[EXTRACTED ENTRIES — start]
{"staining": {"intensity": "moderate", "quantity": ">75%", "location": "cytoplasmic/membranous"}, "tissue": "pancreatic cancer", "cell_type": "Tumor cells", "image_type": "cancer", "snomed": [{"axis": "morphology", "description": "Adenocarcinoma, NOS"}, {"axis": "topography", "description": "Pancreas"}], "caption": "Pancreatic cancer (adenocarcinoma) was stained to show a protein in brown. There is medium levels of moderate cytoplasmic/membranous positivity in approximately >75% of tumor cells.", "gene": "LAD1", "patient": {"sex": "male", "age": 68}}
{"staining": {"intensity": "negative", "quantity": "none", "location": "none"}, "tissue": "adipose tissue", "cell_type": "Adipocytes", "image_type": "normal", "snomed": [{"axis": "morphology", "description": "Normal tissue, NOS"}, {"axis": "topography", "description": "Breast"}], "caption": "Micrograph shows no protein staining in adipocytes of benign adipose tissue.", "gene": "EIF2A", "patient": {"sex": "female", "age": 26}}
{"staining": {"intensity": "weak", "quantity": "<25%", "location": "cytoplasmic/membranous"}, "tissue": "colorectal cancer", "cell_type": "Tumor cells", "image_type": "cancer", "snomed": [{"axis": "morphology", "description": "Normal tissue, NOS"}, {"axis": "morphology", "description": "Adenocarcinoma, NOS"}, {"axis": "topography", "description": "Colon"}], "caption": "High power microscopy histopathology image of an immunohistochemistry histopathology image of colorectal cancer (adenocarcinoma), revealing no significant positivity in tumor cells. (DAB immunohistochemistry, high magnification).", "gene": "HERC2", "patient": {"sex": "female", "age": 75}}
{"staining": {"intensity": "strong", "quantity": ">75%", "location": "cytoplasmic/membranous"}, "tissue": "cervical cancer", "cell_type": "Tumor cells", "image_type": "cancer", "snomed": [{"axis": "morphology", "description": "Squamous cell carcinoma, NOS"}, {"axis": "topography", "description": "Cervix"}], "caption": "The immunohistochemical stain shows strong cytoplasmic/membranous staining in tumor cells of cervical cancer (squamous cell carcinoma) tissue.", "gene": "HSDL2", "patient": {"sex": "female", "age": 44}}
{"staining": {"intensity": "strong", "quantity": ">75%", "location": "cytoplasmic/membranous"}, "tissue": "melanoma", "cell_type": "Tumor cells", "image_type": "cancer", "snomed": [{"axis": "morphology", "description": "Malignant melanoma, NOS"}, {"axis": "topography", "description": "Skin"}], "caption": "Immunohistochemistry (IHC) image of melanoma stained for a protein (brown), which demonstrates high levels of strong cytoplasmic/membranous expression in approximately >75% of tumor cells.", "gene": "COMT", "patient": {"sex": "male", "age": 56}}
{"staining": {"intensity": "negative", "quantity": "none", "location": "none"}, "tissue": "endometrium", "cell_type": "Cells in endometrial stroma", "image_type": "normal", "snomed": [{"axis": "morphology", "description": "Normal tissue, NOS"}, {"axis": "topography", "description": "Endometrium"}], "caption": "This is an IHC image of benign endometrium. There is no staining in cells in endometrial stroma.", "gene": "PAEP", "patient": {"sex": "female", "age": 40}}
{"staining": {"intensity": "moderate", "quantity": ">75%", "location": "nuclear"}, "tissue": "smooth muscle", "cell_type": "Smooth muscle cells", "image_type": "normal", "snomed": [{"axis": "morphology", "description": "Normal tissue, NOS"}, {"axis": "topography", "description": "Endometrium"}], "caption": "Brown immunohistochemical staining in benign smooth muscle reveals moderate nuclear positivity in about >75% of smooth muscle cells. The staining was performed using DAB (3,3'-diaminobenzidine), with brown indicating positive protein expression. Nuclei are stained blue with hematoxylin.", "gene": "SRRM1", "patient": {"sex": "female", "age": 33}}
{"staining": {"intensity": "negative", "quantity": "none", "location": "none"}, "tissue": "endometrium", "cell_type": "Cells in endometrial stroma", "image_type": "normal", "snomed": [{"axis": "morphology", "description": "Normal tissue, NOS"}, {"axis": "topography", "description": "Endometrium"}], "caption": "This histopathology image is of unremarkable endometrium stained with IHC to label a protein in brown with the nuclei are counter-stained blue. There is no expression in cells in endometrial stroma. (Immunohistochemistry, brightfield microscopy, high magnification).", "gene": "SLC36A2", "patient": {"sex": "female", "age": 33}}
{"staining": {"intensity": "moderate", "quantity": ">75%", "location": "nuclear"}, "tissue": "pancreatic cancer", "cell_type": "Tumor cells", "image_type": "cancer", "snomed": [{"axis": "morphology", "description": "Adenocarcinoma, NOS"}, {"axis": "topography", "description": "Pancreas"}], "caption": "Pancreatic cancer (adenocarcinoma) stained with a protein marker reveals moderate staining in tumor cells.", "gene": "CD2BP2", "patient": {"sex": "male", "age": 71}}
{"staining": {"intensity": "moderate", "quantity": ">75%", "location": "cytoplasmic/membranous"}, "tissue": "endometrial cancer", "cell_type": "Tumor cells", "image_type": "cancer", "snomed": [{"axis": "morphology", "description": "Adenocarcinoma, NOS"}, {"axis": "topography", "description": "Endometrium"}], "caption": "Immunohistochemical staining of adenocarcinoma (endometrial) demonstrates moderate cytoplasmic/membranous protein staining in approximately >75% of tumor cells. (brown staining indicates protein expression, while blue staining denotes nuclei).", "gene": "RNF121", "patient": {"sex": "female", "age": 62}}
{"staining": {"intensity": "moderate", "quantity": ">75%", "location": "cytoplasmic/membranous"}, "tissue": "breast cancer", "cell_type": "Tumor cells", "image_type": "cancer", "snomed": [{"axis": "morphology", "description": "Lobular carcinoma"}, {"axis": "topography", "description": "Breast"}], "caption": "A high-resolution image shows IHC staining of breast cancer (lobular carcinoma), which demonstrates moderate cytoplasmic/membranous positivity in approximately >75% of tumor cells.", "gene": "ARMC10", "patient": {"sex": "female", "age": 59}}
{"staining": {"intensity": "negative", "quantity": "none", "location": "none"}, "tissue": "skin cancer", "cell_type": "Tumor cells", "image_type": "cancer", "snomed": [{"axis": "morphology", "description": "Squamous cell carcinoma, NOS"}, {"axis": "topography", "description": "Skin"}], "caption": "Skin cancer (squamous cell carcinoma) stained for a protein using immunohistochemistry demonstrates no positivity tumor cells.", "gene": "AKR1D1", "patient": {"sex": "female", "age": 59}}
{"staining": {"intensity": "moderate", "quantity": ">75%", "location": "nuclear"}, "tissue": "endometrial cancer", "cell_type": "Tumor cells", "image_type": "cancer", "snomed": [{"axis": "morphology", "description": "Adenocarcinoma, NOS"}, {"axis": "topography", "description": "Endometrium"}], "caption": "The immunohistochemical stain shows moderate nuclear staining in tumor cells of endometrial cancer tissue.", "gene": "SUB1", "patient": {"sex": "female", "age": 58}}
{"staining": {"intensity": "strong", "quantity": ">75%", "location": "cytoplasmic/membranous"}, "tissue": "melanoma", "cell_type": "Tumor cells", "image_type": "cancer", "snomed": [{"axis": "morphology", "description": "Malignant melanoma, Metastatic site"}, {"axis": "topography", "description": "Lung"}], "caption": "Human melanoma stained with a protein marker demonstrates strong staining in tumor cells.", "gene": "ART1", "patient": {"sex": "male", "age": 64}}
[EXTRACTED ENTRIES — finish]
The word to find is "which". Copy every line of the data that holds it.

→ SOLUTION TO THIS EXERCISE:
{"staining": {"intensity": "strong", "quantity": ">75%", "location": "cytoplasmic/membranous"}, "tissue": "melanoma", "cell_type": "Tumor cells", "image_type": "cancer", "snomed": [{"axis": "morphology", "description": "Malignant melanoma, NOS"}, {"axis": "topography", "description": "Skin"}], "caption": "Immunohistochemistry (IHC) image of melanoma stained for a protein (brown), which demonstrates high levels of strong cytoplasmic/membranous expression in approximately >75% of tumor cells.", "gene": "COMT", "patient": {"sex": "male", "age": 56}}
{"staining": {"intensity": "moderate", "quantity": ">75%", "location": "cytoplasmic/membranous"}, "tissue": "breast cancer", "cell_type": "Tumor cells", "image_type": "cancer", "snomed": [{"axis": "morphology", "description": "Lobular carcinoma"}, {"axis": "topography", "description": "Breast"}], "caption": "A high-resolution image shows IHC staining of breast cancer (lobular carcinoma), which demonstrates moderate cytoplasmic/membranous positivity in approximately >75% of tumor cells.", "gene": "ARMC10", "patient": {"sex": "female", "age": 59}}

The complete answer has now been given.